Even today, the vast majority of the knowledge in an organization is locked within static documents, emails, or some other unstructured state. Worse, over half of all enterprise information qualifies as ‘dark data’ in that it is currently undiscoverable by any digital search.
Yet therein often lies rich, untapped environmental, social, and corporate governance (ESG) performance data from indications that valued employees are on the verge of leaving to insights into carbon inefficiency in the supply chain. Dr. John Bates, SER’s AI technologist and CEO, explores AI’s latest potential in distilling, converting, and harnessing this hidden wealth of ESG intelligence.
The modern enterprise is creaking under the weight of its data. Just this year, 120bn terabytes of content will be created, captured, and consumed by organizations – growing by half as much again by 2025. Locked somewhere within that data is a vast opportunity to understand how well those enterprises are performing as responsible employers in terms of their social and corporate governance (ESG) deliverables to which they are increasingly being called to account.
Yet, as things stand, most of that knowledge is impenetrable. A good 80% of the content in an organization currently exists in static documents, emails, or some other unstructured form, making it very difficult to find and combine as a source of decision-supporting insight. Even more galling, as much as 54% of all enterprise data is thought to be ‘dark data’2 – in other words, completely undiscoverable (because it exists only in people’s heads or is filed away in paper form in some dusty basement or off-site storage facility).
But a plethora of next-generation AI tools now promises to unlock and make sense of these previously untapped resources, and this journey could take businesses closer to their ESG goals as they discover a range of subtle insights they were previously unaware of.
To improve at ESG, employers need to be able to identify and pre-empt critical scenarios, such as underrepresented members of the workforce or high-potential people becoming stressed, demotivated, and leaving the company. Clues to employee burnout, neglect, or unfair treatment may reside within appraisal notes, calendar schedules, or sick leave records.
Another ESG goal might be to discover and address environmentally-inefficient use of resources along the supply chain – from new insights into order duplications, logistics mileage, and excessive energy consumption, which ordinarily would be dispersed across purchase orders, invoices, and delivery notes.
The challenge is not only to capture and structure all of this intelligence digitally and assign to it rich metadata (to aid its discovery), but also to link it in a meaningful way with associated data, and to then harness the latest AI techniques and tools to monitor, cross-analyze and distill meaningful insights from all of those inter-related knowledge assets – to support or trigger targeted actions.
The growing range of discovery tools in today’s AI suite
There are three stages through which companies can apply different forms of AI to move closer to their ESG and wider business transformation (for instance, through improving stakeholder experiences, a honed product or service vision, and improved cost efficiency).
First, AI technology is very effective in pattern matching, and never more so than today, thanks to a wide range of deep learning capabilities – from visual analysis/image recognition to natural language processing (NLP). These can help precisely identify and capture the content through continuous scanning and metadata generation (detailed tagging/indexing of content).
Then comes the application of ‘contextual AI’ to understand the content and how it adds to the company’s intelligence about a given topic. This is about joining the dots between content and related metadata to capture the content context and compare/contrast related information over time.
This builds the ability to understand correlations, trends, and outliers/red flags or untapped opportunities on demand. Through this application of AI, a company might determine the link between a particular manager and colleagues feeling held back or under-developed, for example.

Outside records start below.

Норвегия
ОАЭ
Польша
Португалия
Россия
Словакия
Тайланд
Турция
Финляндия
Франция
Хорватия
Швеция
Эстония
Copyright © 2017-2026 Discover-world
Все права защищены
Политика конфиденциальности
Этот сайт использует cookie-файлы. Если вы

A further opportunity for AI surrounds intelligent content assistants, which is about AI’s role in search and discovery. Think of this as a ChatGPT equivalent for the workplace – a bot that can query an enterprise’s metadata-enabled content to distill insights such as “Show me high-potential individuals in our employment who are not satisfied/showing signs of restlessness.”

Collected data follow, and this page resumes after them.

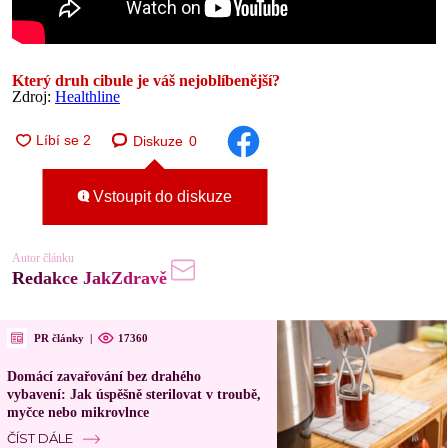
Který druh cibule je váš nejoblíbenější?
Zdroj:
Healthline
Diskuze
0
Vstoupit do diskuze
Autor článku
Redakce JakZdravě
PR články
|
17360
Domácí zavařování bez drahého
vybavení: Jak úspěšně sterilovat v troubě,
myčce nebo mikrovlnce
ČÍST DÁLE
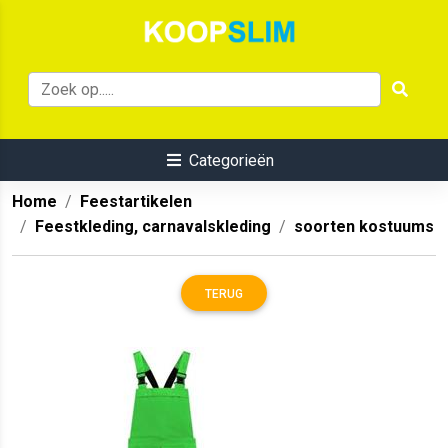
Categorieën
Home
Feestartikelen
Feestkleding, carnavalskleding
soorten kostuums
TERUG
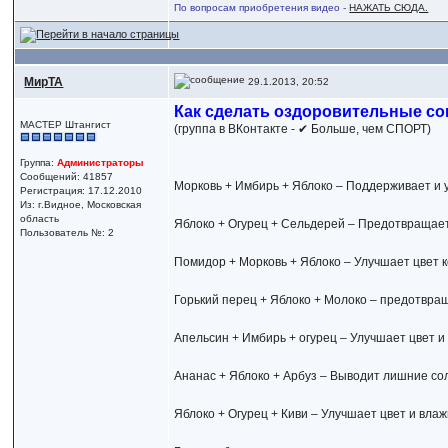
По вопросам приобретения видео -
НАЖАТЬ СЮДА.
МирТА
29.1.2013, 20:52
Как сделать оздоровительные со
МАСТЕР Штангист
(группа в ВКонтакте - ✔ Больше, чем СПОРТ)
Группа:
Администраторы
Сообщений: 41857
Морковь + Имбирь + Яблоко – Поддерживает и 
Регистрация: 17.12.2010
Из: г.Видное, Московская
область
Яблоко + Огурец + Сельдерей – Предотвращает 
Пользователь №: 2
Помидор + Морковь + Яблоко – Улучшает цвет к
Горький перец + Яблоко + Молоко – предотвра
Апельсин + Имбирь + огурец – Улучшает цвет и
Ананас + Яблоко + Арбуз – Выводит лишние сол
Яблоко + Огурец + Киви – Улучшает цвет и влаж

Also Read: Risks of Dark Data
Connecting capabilities without closing off future potential
In an ESG context, the opportunity might be to reverse staff attrition and enhance employee wellbeing by boosting fair treatment and targeting new development opportunities; or identify new opportunities to limit carbon emissions across the supply chain. More broadly, it could present the chance to enhance the customer experience or to hone product/service development as new insights are discovered from across helpdesk exchanges, sales/indirect channel feedback, and review forums.
Even just transforming the everyday lives of knowledge workers, who still, on average, spend over a third of their day hunting for information to complete a task (60% of this across more than four different IT systems, according to our analysis), can contribute significantly to their improved wellbeing – by reducing stress and enabling them to complete their work more efficiently and with a greater sense of achievement.
Keeping content infrastructures and platforms as flexible and open as possible will ensure the organization can keep embracing the latest AI advances as these continue to emerge and mature. The rest is down to company culture and the foresight of its management in wanting to be ahead of the curve on ESG both out of a sense of corporate responsibility, and as a means of attracting future talent.